Stephanie Schlitt - Reproductive Rights Coordinator, International Secretariat of Amnesty International
Since 2004, Stephanie has supported Amnesty International's movement-wide consultation process leading to the adoption of a policy on sexual and reproductive rights (including aspects of abortion), drafting and revising policy statements throughout that process. Stephanie provides policy and methodology advice and support on gender issues to AI researchers and campaigners and has researched and is currently writing a report on unwanted pregnancy and women's prosecution for 'reproductive crimes' in Northern Nigeria.

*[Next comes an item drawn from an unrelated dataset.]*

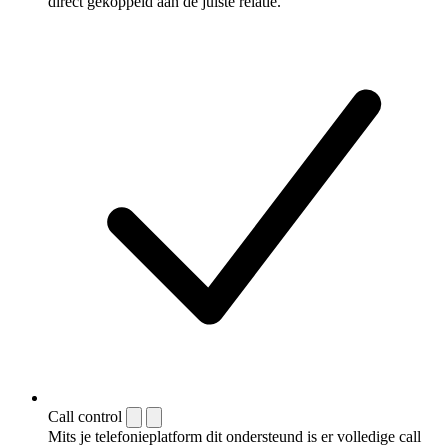
direct gekoppeld aan de juiste relatie.
Call control
Mits je telefonieplatform dit ondersteund is er volledige call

Arnoldo Benito Toruño, MD, MPH
Arnoldo Toruño is a Nicaraguan physician and public health specialist. He has served the health sector in Nicaragua in a number of academic and administrative positions since 1972, including instructor in the Department of Public Health of the School of Medicine of the National Autonomous University of Nicaragua; Departmental Health Director in the city of León; President of the Medical Society of Leon; and Dean of the School of Medicine. His international experience includes participation on a Swedish-Nicaraguan research team for reproductive and child health and reproductive health consultant for UNFPA. His abortion-specific experience includes research, public awareness, and advocacy. He is currently an advisor to the Ministry of Health on the reduction in maternal mortality.